Gegen Vergaben sind Einsprachen möglich. Weshalb wehren sich KMU, wie Sie eines führen, nicht stärker gegen die Praxis der Verwaltung?
Es gibt bei Vergaben bestimmte Formvorschriften. Wenn die eingehalten sind, dann fehlt die Grundlage für eine Einsprache. Wenn, wie in letzter Zeit vermehrt gemacht, in einer einzigen Ausschreibung sehr viele Vorhaben paketiert und Zehntausende Arbeitsstunden en bloc eingekauft werden, ist das juristisch nicht per se anfechtbar. Zumindest gibt es dazu kein Leiturteil des Bundesverwaltungsgerichts.

In einem Vortrag sprachen Sie bezüglich dieser Praxis von einem schleichenden Skandal, der Korruption begünstige. Wie meinen Sie das? Das Korruptionsrisiko ist bei solchen Mega-Ausschreibungen tatsächlich beträchtlich. Das liegt daran, dass die effektiven Projekte ohne Publikation im kleinen Kreis mit den wenigen im Voraus bestimmten Personalverleihern abgewickelt werden. Das ist intransparent, und die Kontrolle des Marktes versagt völlig. In der IT-Szene kennt man sich und schaut aufeinander. Bei Rahmenverträgen im Personalverleih ist das unmöglich.

Was schätzen Sie, wie viel Geld könnte der Bund mit einer anderen Praxis allein im IT-Bereich einsparen?
Die Alternative wäre ja, dass die Verwaltung ausser vorübergehend für Spezialisten oder die Bewältigung von temporärer Spitzenlast alle Personen selber anstellen würde. Ich stimme mit der Untersuchung der GPK überein, dass so heutige Mehrkosten von bis zu 50 Prozent eingespart werden könnten, also um die 200 Millionen Franken.

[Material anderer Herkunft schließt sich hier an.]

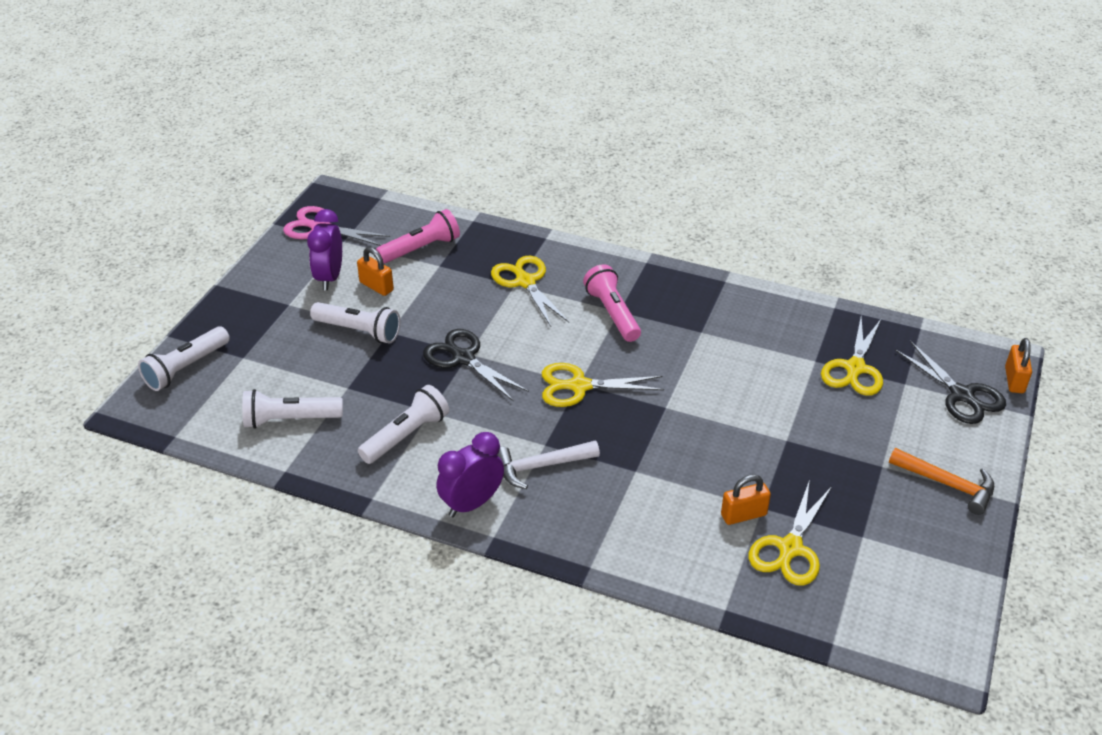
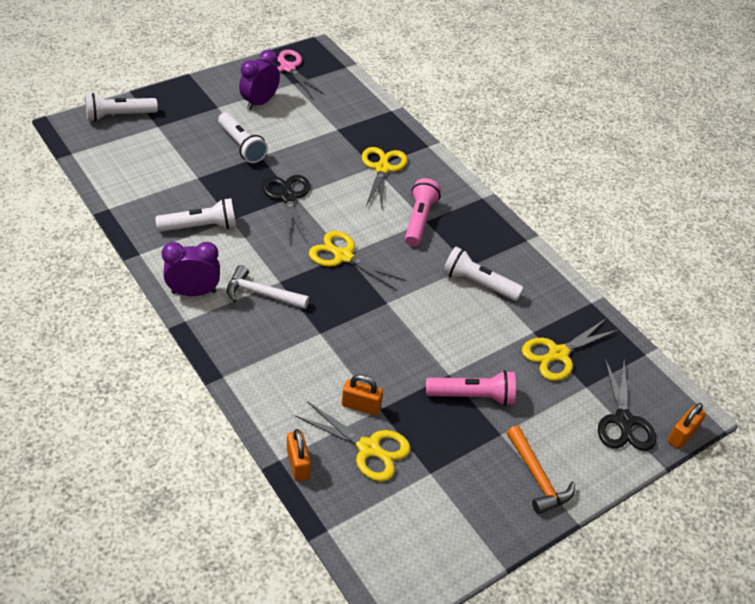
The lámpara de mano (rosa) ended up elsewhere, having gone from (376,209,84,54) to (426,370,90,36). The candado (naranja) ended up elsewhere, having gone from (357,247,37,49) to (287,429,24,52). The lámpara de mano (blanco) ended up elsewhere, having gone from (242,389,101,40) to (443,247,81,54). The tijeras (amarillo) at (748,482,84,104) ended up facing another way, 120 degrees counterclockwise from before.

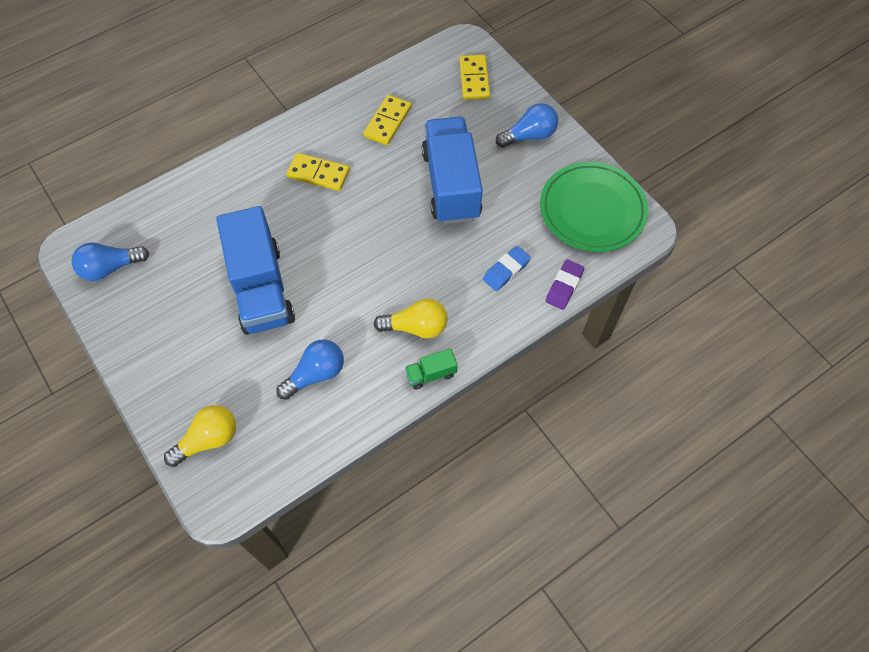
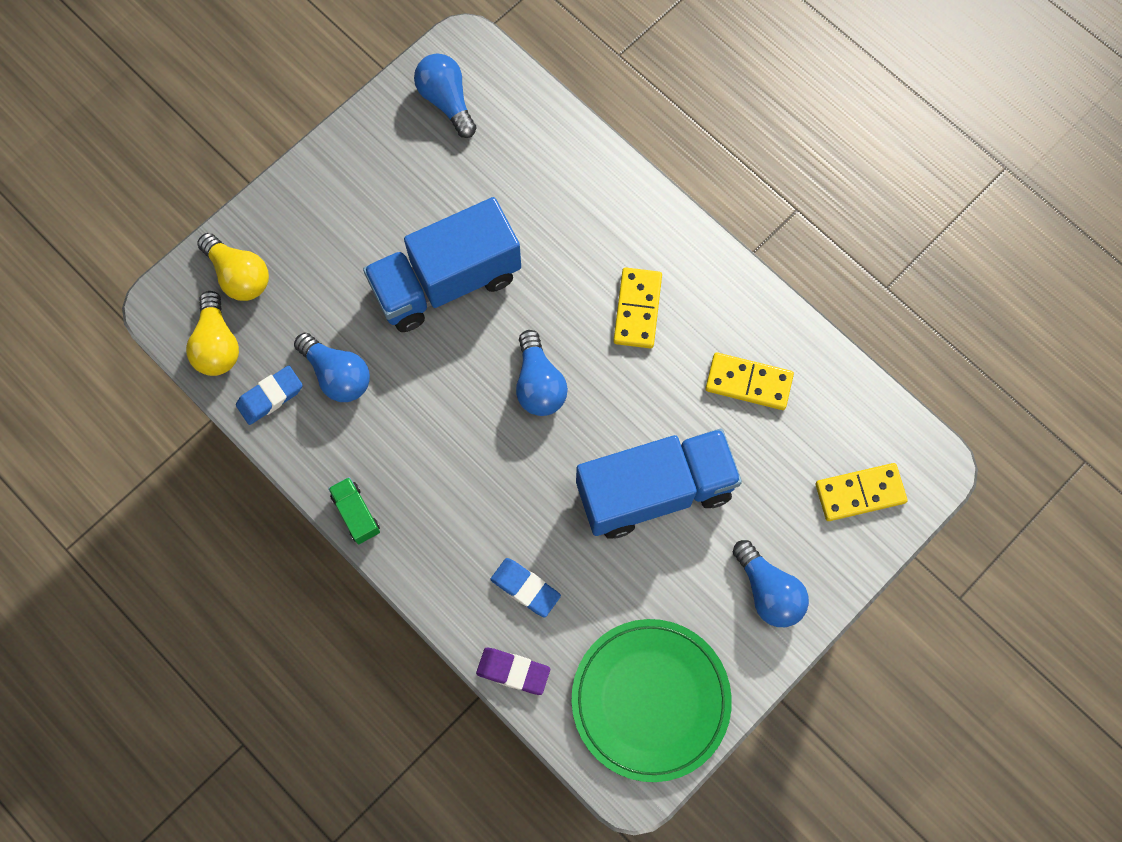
The bombilla (amarillo) ended up elsewhere, having gone from (374,298,74,41) to (186,291,53,85). The second view gained the bombilla (azul) at (516,330,52,86). The second view gained the goma de borrar (azul) at (236,366,67,59).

Hat sich die Politik ins eigene Fleisch geschnitten mit klammen Budgets und Personalstopp? Schliesslich muss ja jemand die anfallende Arbeit erledigen.
Es ist fast ein Naturgesetz, dass jede Verwaltung einen gewissen Hang zu Wachstum hat. Ebenso natürlich ist es, dass das Parlament das eindämmen will. Ein wachsames Auge auf das Personalwachstum, das einer der grössten Kostentreiber ist, ist also richtig. Gleichzeitig darf man aber die Ausweichmechanismen nicht vergessen. Die Entwicklung beim externen Personal ist einer davon. Deshalb ist es sehr zu begrüssen, dass sich die GPK dem nun angenommen hat.